Happy Friday! We returned home a week early. It was just not in the cards for us to stay in Santa Cruz with me so sick. Happy to report I am getting better, sad to say that I'm still fairly ill. I'm just tired of it all. Everyone around me is tired of it all. Whatcha gonna do?
My parents have now moved into their apartment at the University Retirement Community. We joined them for dinner tonight, a well done buffet with friendly residents introducing themselves. This is not our grandparents' retirement home. My dad took great care with the remodeling of their living space, and duplicated the design of cabinetry, windows, fixtures and color schemes. It looks just like their former home, but in miniature. It's quite nice.
I'll go over tomorrow to help with unpacking, but will only do as much as I can. Easy does it.
On International Women's Day, I wrote a tribute to my mother, and read it to her while she was visiting. She was very touched, and asked me to print a copy for her. Here's what I said.
My mother has my full appreciation and support, always, but especially today on Women's Day. She was the oldest of 5, editor of HS yearbook and a sports writer for the HS newspaper, attended UC Berkeley, had to quit because she started her family with my dad. Had three children by the age of 25 ( ! ), kept a beautiful house for an exacting husband, went back to the job market, kept the family on track financially, returned to college when kids were in Junior High/High School to get her BA and while dad was in graduate school.
She would never call herself a feminist. Didn't believe in it. But she does believe in all the things that feminists have fought for. So, go figure.
She is often the unsung hero of the family, because she is modest. There are many chest thumpers and horn tooters in our gang, and she isn't one of them.
But I do believe she's the strongest among us.
Today, mom, I want you to know: I see how important your life has been. I've watched your struggles and accomplishments. I'm so glad you are mine.
I'm lucky to have to in my life. I'm grateful.
It was a touching moment when I read it to her. I managed not try cry, just by a hair. Her appreciation was palpable. I tucked the printed copy away in her wheelchair pocket.
Though I often did know it, especially when I was younger, she really was a kick ass kind of gal. I know that now, and I 'm glad she's still around so I can tell her so.
We talked a bit about how difficult it was for a woman making her way in the 1950s era. Never taken seriously, undervalued, options limited. She was a smart woman, and learned to hunt game from her father, loved sports enough that she was the sports editor of her high school newspaper, and still looked ladylike in her pearls and loafers. She quietly went about her business and did what she could.

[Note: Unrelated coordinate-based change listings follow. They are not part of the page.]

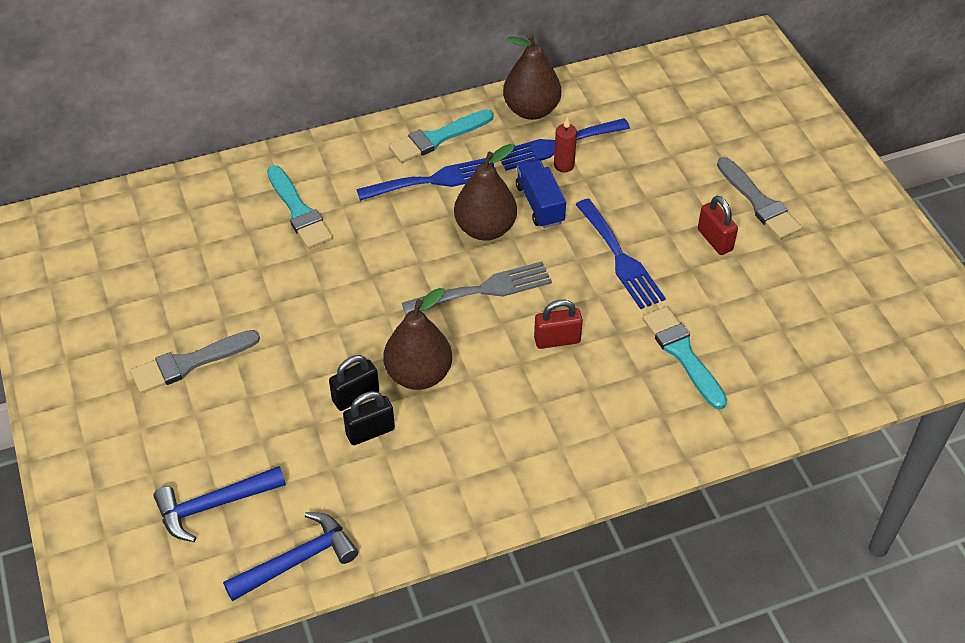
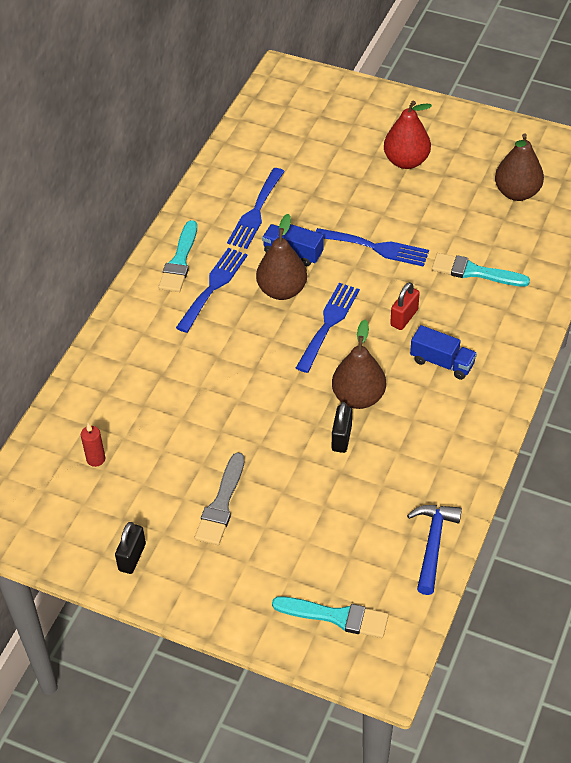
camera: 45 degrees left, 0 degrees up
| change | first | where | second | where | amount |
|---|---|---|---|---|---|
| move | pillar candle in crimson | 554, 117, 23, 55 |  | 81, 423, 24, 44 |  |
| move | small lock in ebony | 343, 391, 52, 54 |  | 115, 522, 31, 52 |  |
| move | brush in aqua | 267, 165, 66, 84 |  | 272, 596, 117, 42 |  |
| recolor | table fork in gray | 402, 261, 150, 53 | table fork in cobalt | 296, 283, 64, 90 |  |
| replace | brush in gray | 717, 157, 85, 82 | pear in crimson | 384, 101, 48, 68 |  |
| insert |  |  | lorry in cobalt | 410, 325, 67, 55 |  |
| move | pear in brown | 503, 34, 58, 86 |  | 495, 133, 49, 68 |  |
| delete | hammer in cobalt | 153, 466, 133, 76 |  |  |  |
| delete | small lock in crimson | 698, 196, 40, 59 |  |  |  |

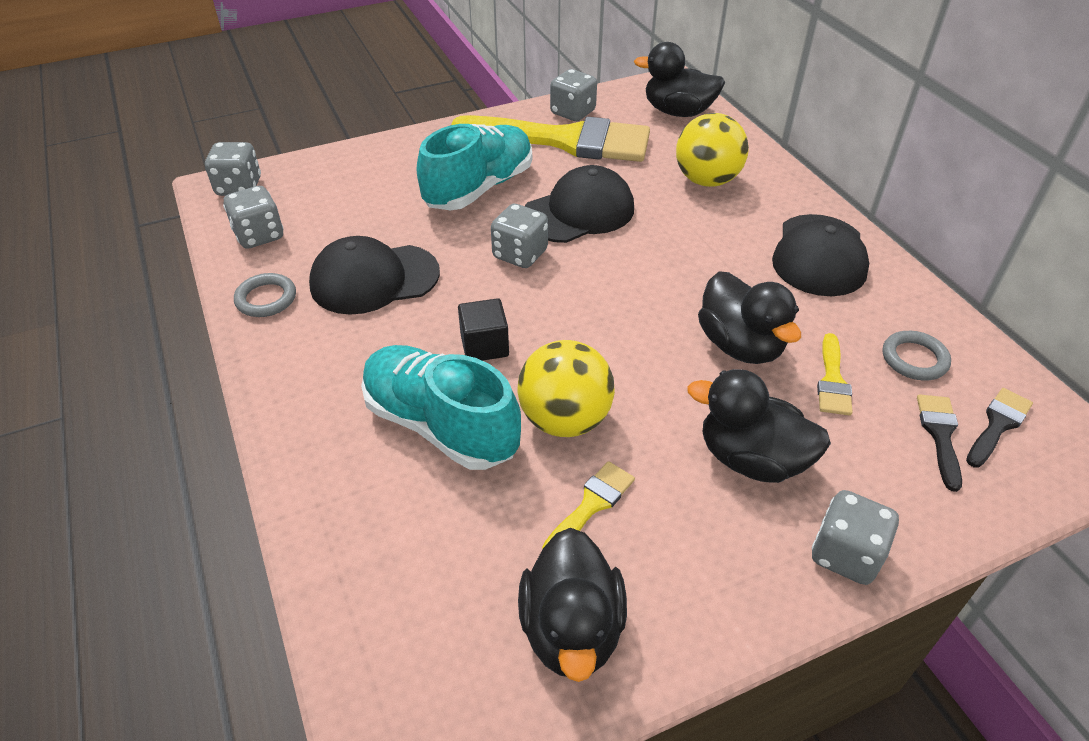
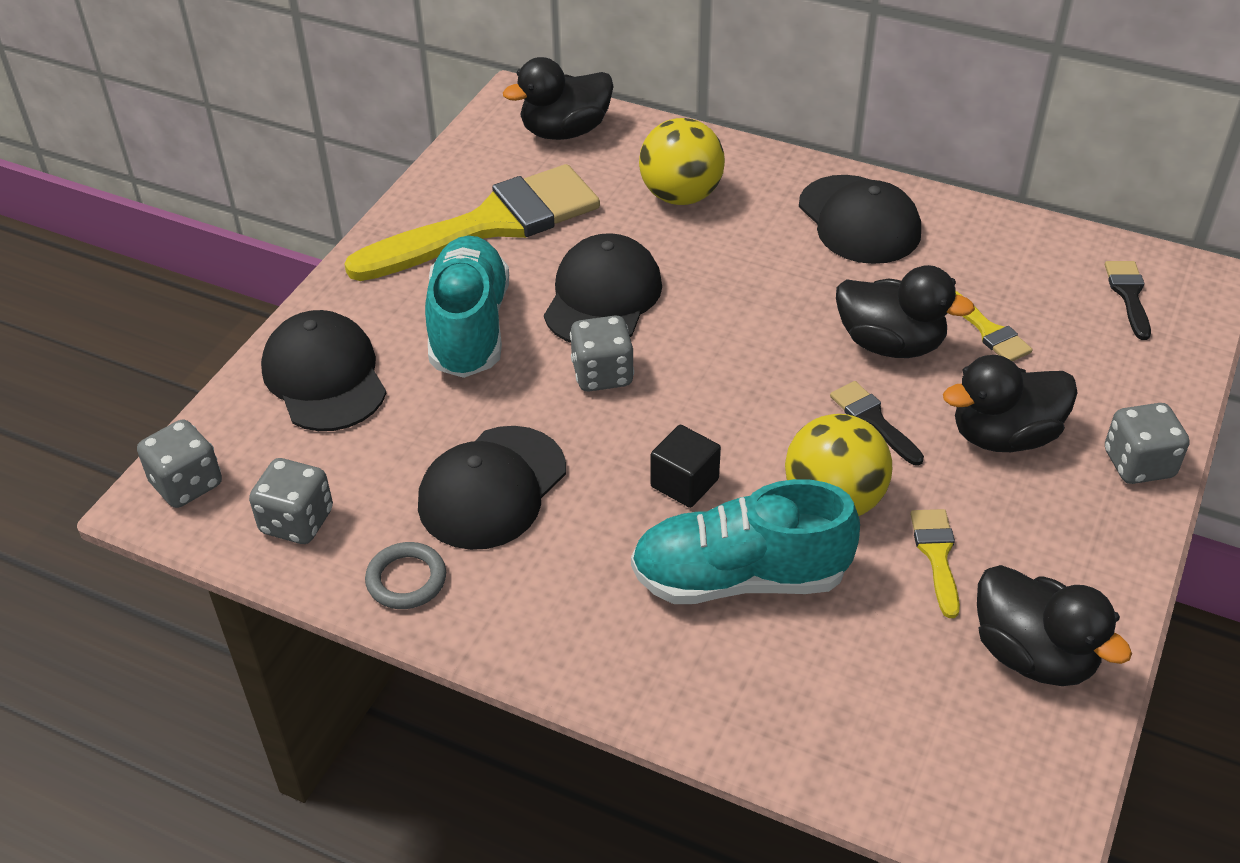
camera: 40 degrees left, 0 degrees up
| change | first | where | second | where | amount |
|---|---|---|---|---|---|
| insert |  |  | baseball cap in ebony | 261, 310, 125, 121 |  |
| move | brush in ebony | 917, 395, 45, 97 |  | 830, 381, 94, 85 |  |
| delete | dice in gray | 550, 69, 47, 52 |  |  |  |
| delete | hoop in gray | 883, 331, 68, 50 |  |  |  |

She had good friends in high school and college, some of whom she still keeps in touch with.
She provided a good example to her three daughters: learn well, work hard, and try not to get into too much trouble. We did what we could. She's been a fantastic wife, keeping my dad well cared for, catering to his (often demanding) needs, helping him stay financially strong, stroking his ego, and being his helpmate over the many decades. He had a very unstable childhood, and she became his rock.
How did you celebrate International Women's Day? Did you think of your heroines? Who are they?
(My dad snarkishly asked if there was a International Men's Day. I said, "YES. Every damn day." But truth be told, there IS one! Read about it here.)
Have a good weekend. Women and Men and Other Identified, alike. Cuz baby, we all part of the HUMAN RACE.